Your objective: Give the records again in full, exactly as they appear.

Stored data entries:
******************************

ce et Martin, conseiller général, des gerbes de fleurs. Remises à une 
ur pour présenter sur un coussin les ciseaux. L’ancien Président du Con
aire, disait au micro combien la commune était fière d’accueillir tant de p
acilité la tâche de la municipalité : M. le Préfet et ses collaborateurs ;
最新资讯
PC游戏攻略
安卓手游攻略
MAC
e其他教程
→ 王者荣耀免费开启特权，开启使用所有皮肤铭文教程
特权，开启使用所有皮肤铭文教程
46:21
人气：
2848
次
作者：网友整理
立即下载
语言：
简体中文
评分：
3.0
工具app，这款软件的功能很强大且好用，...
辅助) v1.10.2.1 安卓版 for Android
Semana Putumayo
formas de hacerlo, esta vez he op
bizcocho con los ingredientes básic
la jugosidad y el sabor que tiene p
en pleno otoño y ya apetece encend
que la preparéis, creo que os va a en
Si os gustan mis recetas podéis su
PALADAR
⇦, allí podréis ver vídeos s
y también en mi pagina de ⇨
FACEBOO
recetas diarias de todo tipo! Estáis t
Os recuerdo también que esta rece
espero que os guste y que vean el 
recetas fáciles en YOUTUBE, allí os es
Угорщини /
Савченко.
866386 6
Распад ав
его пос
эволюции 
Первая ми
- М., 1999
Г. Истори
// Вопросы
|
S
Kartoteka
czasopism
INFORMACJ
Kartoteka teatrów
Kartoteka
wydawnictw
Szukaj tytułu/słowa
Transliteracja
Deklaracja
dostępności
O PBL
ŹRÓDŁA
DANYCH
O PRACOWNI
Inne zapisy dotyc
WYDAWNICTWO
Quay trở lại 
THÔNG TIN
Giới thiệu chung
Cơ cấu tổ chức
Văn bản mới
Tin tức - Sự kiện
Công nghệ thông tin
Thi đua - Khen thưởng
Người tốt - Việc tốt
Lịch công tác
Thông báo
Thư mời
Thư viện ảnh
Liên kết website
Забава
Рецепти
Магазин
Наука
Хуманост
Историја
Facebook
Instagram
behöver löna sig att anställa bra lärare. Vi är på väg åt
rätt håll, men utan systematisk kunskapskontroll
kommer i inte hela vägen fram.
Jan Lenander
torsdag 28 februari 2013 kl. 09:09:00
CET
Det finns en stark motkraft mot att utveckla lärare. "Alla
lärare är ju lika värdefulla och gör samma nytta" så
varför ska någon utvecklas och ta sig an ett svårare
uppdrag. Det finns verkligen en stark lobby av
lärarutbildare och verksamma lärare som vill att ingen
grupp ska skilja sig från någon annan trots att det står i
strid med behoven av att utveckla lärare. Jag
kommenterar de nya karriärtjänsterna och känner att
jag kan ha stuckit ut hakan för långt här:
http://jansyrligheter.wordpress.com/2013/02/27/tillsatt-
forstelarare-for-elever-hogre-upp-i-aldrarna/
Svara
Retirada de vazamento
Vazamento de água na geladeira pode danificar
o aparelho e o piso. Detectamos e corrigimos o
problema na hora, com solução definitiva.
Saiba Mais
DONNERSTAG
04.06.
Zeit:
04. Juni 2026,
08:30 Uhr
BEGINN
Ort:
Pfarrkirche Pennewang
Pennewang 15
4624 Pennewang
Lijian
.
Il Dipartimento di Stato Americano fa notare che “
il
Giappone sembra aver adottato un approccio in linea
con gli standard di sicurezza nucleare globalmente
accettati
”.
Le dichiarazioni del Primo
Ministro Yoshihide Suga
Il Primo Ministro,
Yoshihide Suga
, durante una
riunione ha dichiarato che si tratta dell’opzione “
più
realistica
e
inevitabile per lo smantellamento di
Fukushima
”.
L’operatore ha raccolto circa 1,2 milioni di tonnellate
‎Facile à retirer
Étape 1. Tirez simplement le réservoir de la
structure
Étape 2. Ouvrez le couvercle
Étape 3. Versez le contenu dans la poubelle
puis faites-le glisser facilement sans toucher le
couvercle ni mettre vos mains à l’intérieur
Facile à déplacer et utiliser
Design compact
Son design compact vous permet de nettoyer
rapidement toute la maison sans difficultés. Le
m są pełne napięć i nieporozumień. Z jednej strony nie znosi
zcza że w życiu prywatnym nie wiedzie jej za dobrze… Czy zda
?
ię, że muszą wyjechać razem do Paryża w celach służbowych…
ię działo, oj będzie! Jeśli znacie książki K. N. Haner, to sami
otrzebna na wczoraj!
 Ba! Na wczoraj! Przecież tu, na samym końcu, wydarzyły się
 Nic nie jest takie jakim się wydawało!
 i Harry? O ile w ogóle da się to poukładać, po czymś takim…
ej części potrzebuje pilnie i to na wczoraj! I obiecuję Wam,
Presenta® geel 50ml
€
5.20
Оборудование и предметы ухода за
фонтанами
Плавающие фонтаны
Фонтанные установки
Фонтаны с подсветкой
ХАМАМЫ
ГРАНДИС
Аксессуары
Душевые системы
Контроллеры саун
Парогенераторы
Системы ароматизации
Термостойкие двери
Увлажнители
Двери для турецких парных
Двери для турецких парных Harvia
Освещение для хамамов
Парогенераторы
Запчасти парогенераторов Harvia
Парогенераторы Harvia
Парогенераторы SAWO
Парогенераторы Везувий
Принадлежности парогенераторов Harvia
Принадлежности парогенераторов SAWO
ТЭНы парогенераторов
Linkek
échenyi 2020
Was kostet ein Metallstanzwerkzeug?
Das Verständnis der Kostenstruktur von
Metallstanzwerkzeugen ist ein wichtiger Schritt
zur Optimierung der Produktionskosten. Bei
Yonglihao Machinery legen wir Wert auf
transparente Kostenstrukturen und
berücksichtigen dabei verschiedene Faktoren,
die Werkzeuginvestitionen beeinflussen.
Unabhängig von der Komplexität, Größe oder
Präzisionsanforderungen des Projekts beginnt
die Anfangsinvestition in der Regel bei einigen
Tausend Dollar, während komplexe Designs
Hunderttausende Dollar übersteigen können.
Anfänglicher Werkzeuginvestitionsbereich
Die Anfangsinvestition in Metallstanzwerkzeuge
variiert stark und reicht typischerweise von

******************************

Solution to this problem:
ce et Martin, conseiller général, des gerbes de fleurs. Remises à une 
ur pour présenter sur un coussin les ciseaux. L’ancien Président du Con
aire, disait au micro combien la commune était fière d’accueillir tant de p
acilité la tâche de la municipalité : M. le Préfet et ses collaborateurs ;
最新资讯
PC游戏攻略
安卓手游攻略
MAC
e其他教程
→ 王者荣耀免费开启特权，开启使用所有皮肤铭文教程
特权，开启使用所有皮肤铭文教程
46:21
人气：
2848
次
作者：网友整理
立即下载
语言：
简体中文
评分：
3.0
工具app，这款软件的功能很强大且好用，...
辅助) v1.10.2.1 安卓版 for Android
Semana Putumayo
formas de hacerlo, esta vez he op
bizcocho con los ingredientes básic
la jugosidad y el sabor que tiene p
en pleno otoño y ya apetece encend
que la preparéis, creo que os va a en
Si os gustan mis recetas podéis su
PALADAR
⇦, allí podréis ver vídeos s
y también en mi pagina de ⇨
FACEBOO
recetas diarias de todo tipo! Estáis t
Os recuerdo también que esta rece
espero que os guste y que vean el 
recetas fáciles en YOUTUBE, allí os es
Угорщини /
Савченко.
866386 6
Распад ав
его пос
эволюции 
Первая ми
- М., 1999
Г. Истори
// Вопросы
|
S
Kartoteka
czasopism
INFORMACJ
Kartoteka teatrów
Kartoteka
wydawnictw
Szukaj tytułu/słowa
Transliteracja
Deklaracja
dostępności
O PBL
ŹRÓDŁA
DANYCH
O PRACOWNI
Inne zapisy dotyc
WYDAWNICTWO
Quay trở lại 
THÔNG TIN
Giới thiệu chung
Cơ cấu tổ chức
Văn bản mới
Tin tức - Sự kiện
Công nghệ thông tin
Thi đua - Khen thưởng
Người tốt - Việc tốt
Lịch công tác
Thông báo
Thư mời
Thư viện ảnh
Liên kết website
Забава
Рецепти
Магазин
Наука
Хуманост
Историја
Facebook
Instagram
behöver löna sig att anställa bra lärare. Vi är på väg åt
rätt håll, men utan systematisk kunskapskontroll
kommer i inte hela vägen fram.
Jan Lenander
torsdag 28 februari 2013 kl. 09:09:00
CET
Det finns en stark motkraft mot att utveckla lärare. "Alla
lärare är ju lika värdefulla och gör samma nytta" så
varför ska någon utvecklas och ta sig an ett svårare
uppdrag. Det finns verkligen en stark lobby av
lärarutbildare och verksamma lärare som vill att ingen
grupp ska skilja sig från någon annan trots att det står i
strid med behoven av att utveckla lärare. Jag
kommenterar de nya karriärtjänsterna och känner att
jag kan ha stuckit ut hakan för långt här:
http://jansyrligheter.wordpress.com/2013/02/27/tillsatt-
forstelarare-for-elever-hogre-upp-i-aldrarna/
Svara
Retirada de vazamento
Vazamento de água na geladeira pode danificar
o aparelho e o piso. Detectamos e corrigimos o
problema na hora, com solução definitiva.
Saiba Mais
DONNERSTAG
04.06.
Zeit:
04. Juni 2026,
08:30 Uhr
BEGINN
Ort:
Pfarrkirche Pennewang
Pennewang 15
4624 Pennewang
Lijian
.
Il Dipartimento di Stato Americano fa notare che “
il
Giappone sembra aver adottato un approccio in linea
con gli standard di sicurezza nucleare globalmente
accettati
”.
Le dichiarazioni del Primo
Ministro Yoshihide Suga
Il Primo Ministro,
Yoshihide Suga
, durante una
riunione ha dichiarato che si tratta dell’opzione “
più
realistica
e
inevitabile per lo smantellamento di
Fukushima
”.
L’operatore ha raccolto circa 1,2 milioni di tonnellate
‎Facile à retirer
Étape 1. Tirez simplement le réservoir de la
structure
Étape 2. Ouvrez le couvercle
Étape 3. Versez le contenu dans la poubelle
puis faites-le glisser facilement sans toucher le
couvercle ni mettre vos mains à l’intérieur
Facile à déplacer et utiliser
Design compact
Son design compact vous permet de nettoyer
rapidement toute la maison sans difficultés. Le
m są pełne napięć i nieporozumień. Z jednej strony nie znosi
zcza że w życiu prywatnym nie wiedzie jej za dobrze… Czy zda
?
ię, że muszą wyjechać razem do Paryża w celach służbowych…
ię działo, oj będzie! Jeśli znacie książki K. N. Haner, to sami
otrzebna na wczoraj!
 Ba! Na wczoraj! Przecież tu, na samym końcu, wydarzyły się
 Nic nie jest takie jakim się wydawało!
 i Harry? O ile w ogóle da się to poukładać, po czymś takim…
ej części potrzebuje pilnie i to na wczoraj! I obiecuję Wam,
Presenta® geel 50ml
€
5.20
Оборудование и предметы ухода за
фонтанами
Плавающие фонтаны
Фонтанные установки
Фонтаны с подсветкой
ХАМАМЫ
ГРАНДИС
Аксессуары
Душевые системы
Контроллеры саун
Парогенераторы
Системы ароматизации
Термостойкие двери
Увлажнители
Двери для турецких парных
Двери для турецких парных Harvia
Освещение для хамамов
Парогенераторы
Запчасти парогенераторов Harvia
Парогенераторы Harvia
Парогенераторы SAWO
Парогенераторы Везувий
Принадлежности парогенераторов Harvia
Принадлежности парогенераторов SAWO
ТЭНы парогенераторов
Linkek
échenyi 2020
Was kostet ein Metallstanzwerkzeug?
Das Verständnis der Kostenstruktur von
Metallstanzwerkzeugen ist ein wichtiger Schritt
zur Optimierung der Produktionskosten. Bei
Yonglihao Machinery legen wir Wert auf
transparente Kostenstrukturen und
berücksichtigen dabei verschiedene Faktoren,
die Werkzeuginvestitionen beeinflussen.
Unabhängig von der Komplexität, Größe oder
Präzisionsanforderungen des Projekts beginnt
die Anfangsinvestition in der Regel bei einigen
Tausend Dollar, während komplexe Designs
Hunderttausende Dollar übersteigen können.
Anfänglicher Werkzeuginvestitionsbereich
Die Anfangsinvestition in Metallstanzwerkzeuge
variiert stark und reicht typischerweise von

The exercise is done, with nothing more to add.